The FDA has granted approval to the new drug application for Evrysdi, a medication developed by a subsidiary of Roche (RHHBY.US), for the treatment of patients with spinal muscular atrophy.

Genentech, a subsidiary of Roche (RHHBY.US), today announced that the U.S. FDA has approved the New Drug Application (NDA) for Evrysdi (risdiplam) tablets for the treatment of patients with spinal muscular atrophy (SMA). The press release states that Evrysdi is the first non-invasive therapy to change the course of SMA. The Evrysdi (5mg) tablet can be taken whole or dissolved in water.
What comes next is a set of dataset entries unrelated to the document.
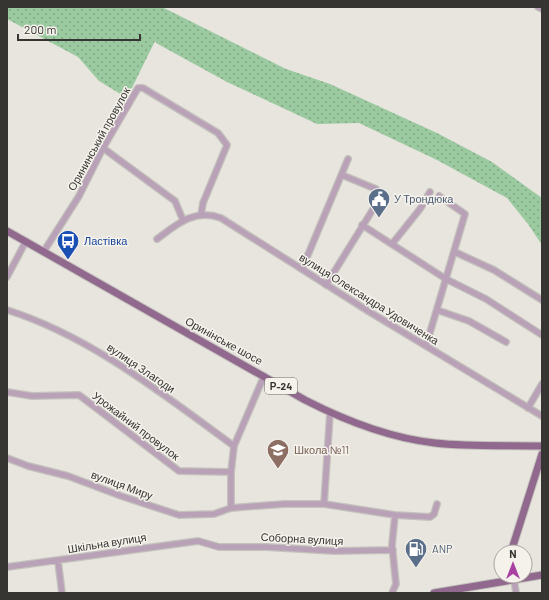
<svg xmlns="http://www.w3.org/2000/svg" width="549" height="600" font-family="Barlow,sans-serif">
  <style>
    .green { fill: url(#green-dots) }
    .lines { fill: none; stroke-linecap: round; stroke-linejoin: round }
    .minor-casing { stroke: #c4c2bc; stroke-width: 8 }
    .major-casing { stroke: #c4c2bc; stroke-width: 9 }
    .minor { stroke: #b9a1b7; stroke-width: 5.5 }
    .major { stroke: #91688e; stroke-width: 7 }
    .labels { text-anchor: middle; stroke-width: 3; stroke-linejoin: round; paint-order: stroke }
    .shield { fill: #f5f2ec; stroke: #6f6e6a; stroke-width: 1 }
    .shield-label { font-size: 10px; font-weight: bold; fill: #363532 }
    .street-label { font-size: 11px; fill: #363532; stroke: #f5f2ec }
    .service-label { font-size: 11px; fill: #4e5e75; stroke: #f5f2ec; text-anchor: start }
    .transit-label { font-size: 11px; fill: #164399; stroke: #f5f2ec; text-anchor: start }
    .education-label { font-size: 11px; fill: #785e54; stroke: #f5f2ec; text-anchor: start }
  </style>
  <defs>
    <pattern id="green-dots" width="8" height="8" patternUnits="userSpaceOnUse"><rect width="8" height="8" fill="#9ccaa0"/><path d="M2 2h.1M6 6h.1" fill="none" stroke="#80a583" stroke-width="1.8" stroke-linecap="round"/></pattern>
  </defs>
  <rect width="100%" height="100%" fill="#e8e5df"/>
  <!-- green -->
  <path class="green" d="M7,7H162L286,69L330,84L437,133L492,162L542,198V245L528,224L507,198L437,160L359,123L317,124L227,82L156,43L155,41L127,98L99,81L78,57L7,19Z"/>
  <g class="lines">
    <!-- minor casing -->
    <g class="minor-casing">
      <path id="minor" d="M538,7L542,9
        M103,148L175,201L183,220
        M362,225L446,279L486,299L542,335
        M157,239C177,224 195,208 221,218L368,311L542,416
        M392,244L420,209L430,192
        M44,251L79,196L103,148L138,88H143L218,133L227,145L203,203L201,215
        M455,252L494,270L542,300
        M302,269L348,159
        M7,277L26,241
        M326,285L375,206L378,193L376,189L342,175
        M7,310C90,336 164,395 234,446
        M437,310L469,321L506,342
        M426,346L465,214L439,196
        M7,392L32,396L79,395L179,471L231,472
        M528,408L542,384
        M7,458L28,466L68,476L121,496L179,515L214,514L231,508L284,504H324L395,515L430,517L434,514L437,504
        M324,504L330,413
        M231,508V472L234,446L264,376
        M58,561L62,593
        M7,567L198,541L219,547H266L334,551L393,550
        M514,579L516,593
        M392,593L396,584L392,545L395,515"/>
    </g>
    <!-- major casing -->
    <g class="major-casing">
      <path id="major" d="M7,231L305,400C346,421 389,438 435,443C470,447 507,445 542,446
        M511,552L542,454
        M434,593L542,575"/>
    </g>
    <!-- minor -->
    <use href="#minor" class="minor"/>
    <!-- major -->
    <use href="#major" class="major"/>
  </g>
  <!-- icons -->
  <defs>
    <g id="civic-pin" transform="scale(1.15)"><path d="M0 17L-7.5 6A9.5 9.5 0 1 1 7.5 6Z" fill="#5c6f8a" stroke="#f5f2ec"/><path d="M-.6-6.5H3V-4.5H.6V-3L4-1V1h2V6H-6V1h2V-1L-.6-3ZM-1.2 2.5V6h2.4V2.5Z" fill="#fff"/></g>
    <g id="bus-pin" transform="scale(1.15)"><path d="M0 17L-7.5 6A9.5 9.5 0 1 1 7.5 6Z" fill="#1a4fb4" stroke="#f5f2ec"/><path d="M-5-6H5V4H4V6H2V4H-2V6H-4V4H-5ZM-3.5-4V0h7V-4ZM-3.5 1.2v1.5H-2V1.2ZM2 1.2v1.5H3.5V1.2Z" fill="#fff"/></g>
    <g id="school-pin" transform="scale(1.15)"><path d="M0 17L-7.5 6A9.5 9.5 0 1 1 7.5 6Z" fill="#8d6e63" stroke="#f5f2ec"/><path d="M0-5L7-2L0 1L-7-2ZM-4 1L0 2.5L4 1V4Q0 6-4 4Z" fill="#fff"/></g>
    <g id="fuel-pin" transform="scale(1.15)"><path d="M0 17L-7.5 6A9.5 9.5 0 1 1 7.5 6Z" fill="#5c6f8a" stroke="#f5f2ec"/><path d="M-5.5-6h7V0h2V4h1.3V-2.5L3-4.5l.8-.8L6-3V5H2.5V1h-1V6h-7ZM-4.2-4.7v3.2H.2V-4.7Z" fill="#fff"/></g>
  </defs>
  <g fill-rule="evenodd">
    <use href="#civic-pin" x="379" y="199"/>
    <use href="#bus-pin" x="68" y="241"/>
    <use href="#school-pin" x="278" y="450"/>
    <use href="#fuel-pin" x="416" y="549"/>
  </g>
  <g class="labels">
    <!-- shield labels -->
    <rect class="shield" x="265" y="378" width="32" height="16" rx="3"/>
    <g class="shield-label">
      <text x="281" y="390">Р-24</text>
    </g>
    <!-- street labels -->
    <g class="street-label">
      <text transform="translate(99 139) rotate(-61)" y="4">Орининський провулок</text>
      <text transform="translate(369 299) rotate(32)" y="4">вулиця Олександра Удовиченка</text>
      <text transform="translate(224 341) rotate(29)" y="4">Оринінське шосе</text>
      <text transform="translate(141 368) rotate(34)" y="4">вулиця Злагоди</text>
      <text transform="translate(136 426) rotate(37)" y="4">Урожайний провулок</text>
      <text transform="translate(122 485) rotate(20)" y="4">вулиця Миру</text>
      <text transform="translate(302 539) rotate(3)" y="4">Соборна вулиця</text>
      <text transform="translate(107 543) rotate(-9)" y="4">Шкільна вулиця</text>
    </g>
    <!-- service labels -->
    <g class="service-label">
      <text x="394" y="203">У Трондюка</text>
      <text x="432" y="553">ANP</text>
    </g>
    <!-- transit labels -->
    <g class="transit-label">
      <text x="84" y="245">Ластівка</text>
    </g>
    <!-- education labels -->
    <g class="education-label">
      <text x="294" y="454">Школа №11</text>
    </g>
  </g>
  <!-- border -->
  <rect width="549" height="600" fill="none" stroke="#363532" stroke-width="16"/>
  <!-- north arrow -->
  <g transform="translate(513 564)"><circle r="19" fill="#f5f2ec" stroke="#a9a6a2"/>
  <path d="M0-3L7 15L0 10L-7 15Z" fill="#a941a3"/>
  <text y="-6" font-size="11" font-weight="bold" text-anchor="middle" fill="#363532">N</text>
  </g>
  <!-- scale -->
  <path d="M18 34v6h122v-6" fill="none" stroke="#363532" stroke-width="2"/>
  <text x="24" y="34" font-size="12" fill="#363532" stroke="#f5f2ec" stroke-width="3" paint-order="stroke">200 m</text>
</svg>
This is the first tablet medication for SMA, providing patients and caregivers with more freedom and independence. The approval of the Evrysdi tablet was based on the results of a bioequivalence study, which showed that the exposure to risdiplam in the body was equivalent when the Evrysdi (5mg) tablet was taken whole or dissolved in non-chlorinated drinking water (e.g., filtered water) compared to the existing oral solution. This means that patients taking the tablet will receive the same established efficacy and safety as the Evrysdi oral solution. The Evrysdi oral solution will remain available for patients taking other doses of Evrysdi and those who may prefer the oral solution. Evrysdi works by modulating the splicing of the SMN2 gene mRNA, increasing the level of mRNA that can express the normal SMN protein, thereby alleviating the symptoms of SMA.